If you take your car into the shop, you don't expect to be told that they ordered parts, or that they are calling a mechanic in from another shop to work on your car, or that they had to reorder parts because the ones they got are for an earlier model. You don't need to know that a week later, they cleaned out your carburetor and now your car is working fine. (you especially don't need to be billed for the carburetor they ordered and then returned because they ended up just fixing yours.)
You only want one call from your mechanic: "We fixed your car, and it's fine now."
This is especially important when using composed actions -- you only want to know when the root action is complete: and in fact, only if it in fact changed your state.
For instance there are actually several flavors of actions that are fundamental tools of a useful state system:
- selectors reinterpret your data, summarizing or filtering it, to return a "virtual" interpretation of your data.
You can also call them reducers. - mutators change your data in some regards.
- triggers do something external to your state system; they may send it to a network endpoint, change the view,
or do something else that isn't directly related to your state. - observers listen for changes in (part of) your state and do something when those things change.
The subscribers to the entire state tree are actually a specific form of observers - one with no filter.

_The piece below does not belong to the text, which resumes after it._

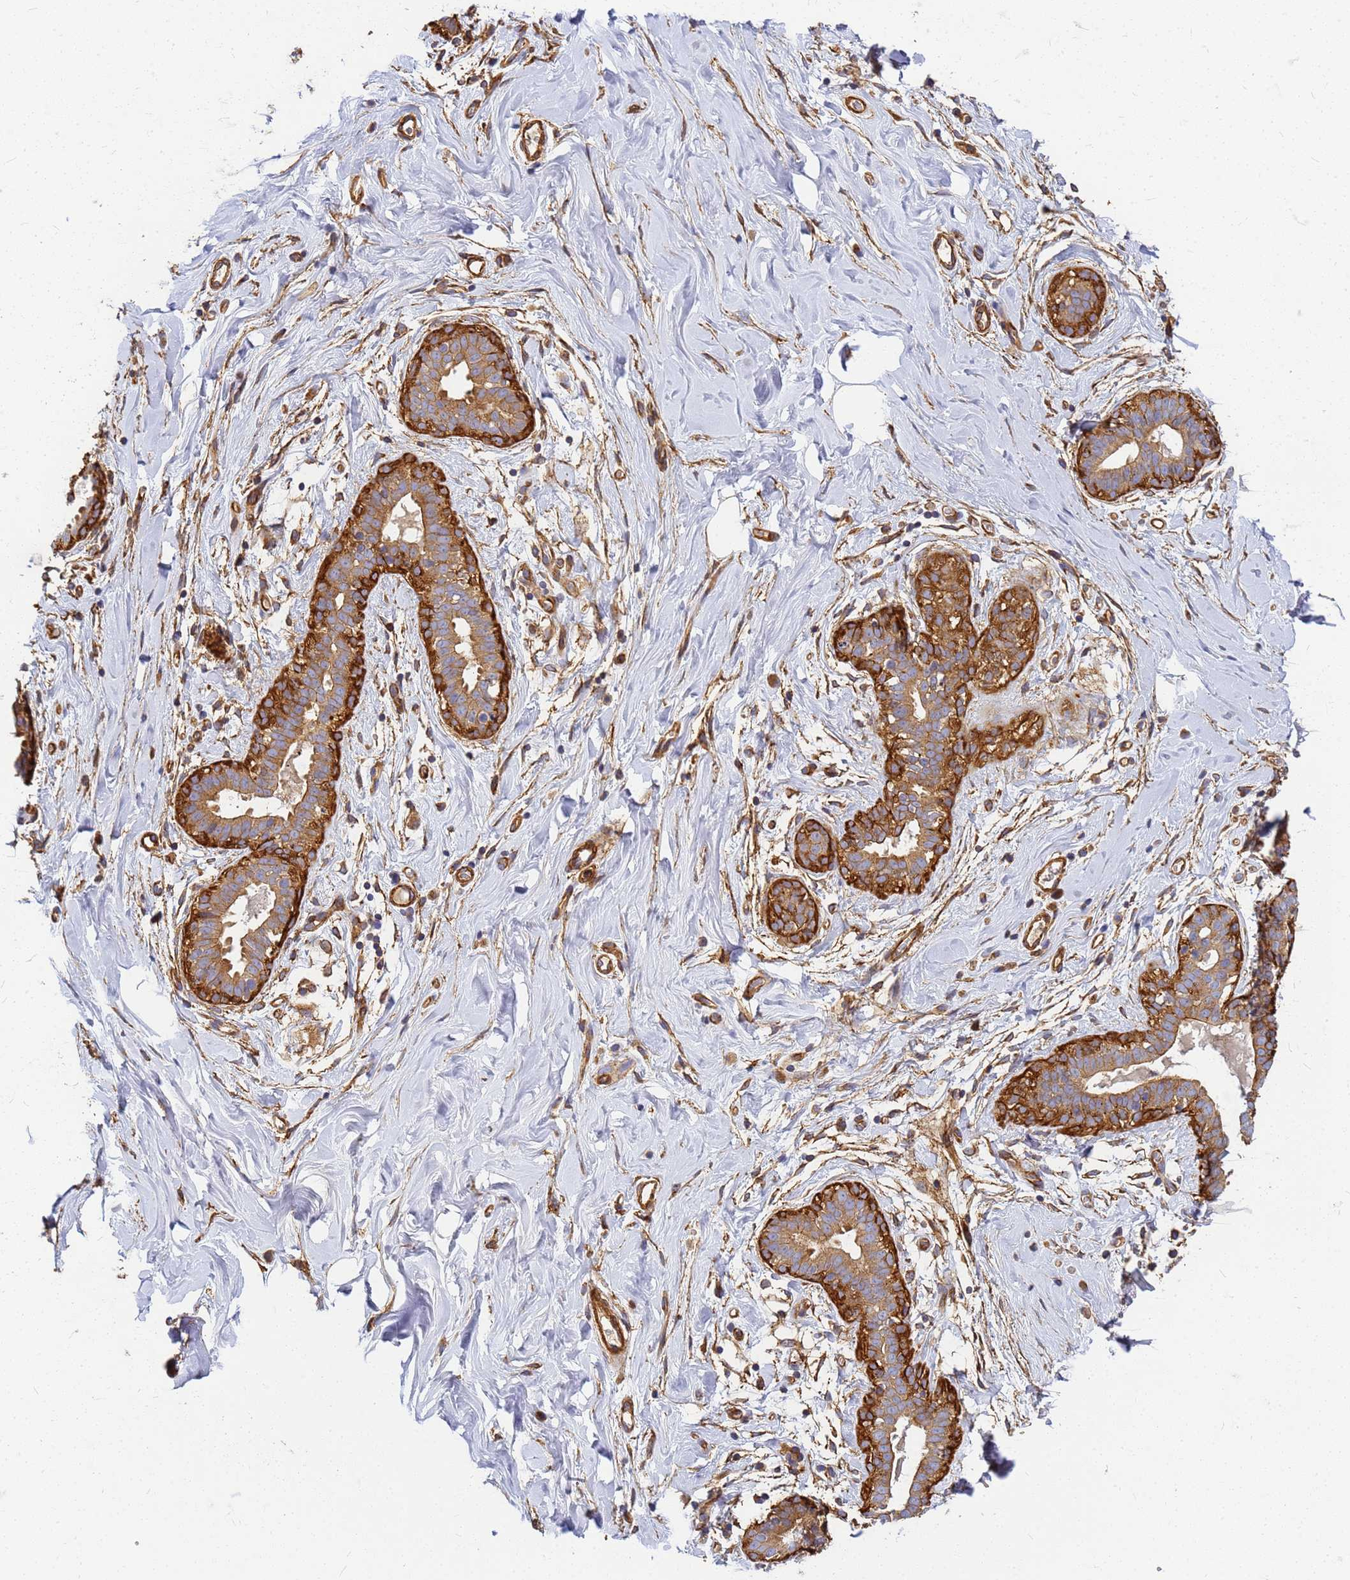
{"staining": {"intensity": "negative", "quantity": "none", "location": "none"}, "tissue": "adipose tissue", "cell_type": "Adipocytes", "image_type": "normal", "snomed": [{"axis": "morphology", "description": "Normal tissue, NOS"}, {"axis": "topography", "description": "Breast"}], "caption": "IHC of benign adipose tissue displays no positivity in adipocytes.", "gene": "C2CD5", "patient": {"sex": "female", "age": 26}}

But you should only trigger observers when a complete validated structural change has occurred. I.e., when
you call state.getUser(100)
) that "action" shouldn't trigger any observers. Similarly, state.setUserId(100)
shouldn't trigger observers if the user id was already 100 before your call.
This is not possible if you (a) don't allow for composable actions or (b) every action on your state system is a "blind" operation that you don't manage in an intelligent way -- part of which means, separating structurally the broadcast mechanic from the action mechanic.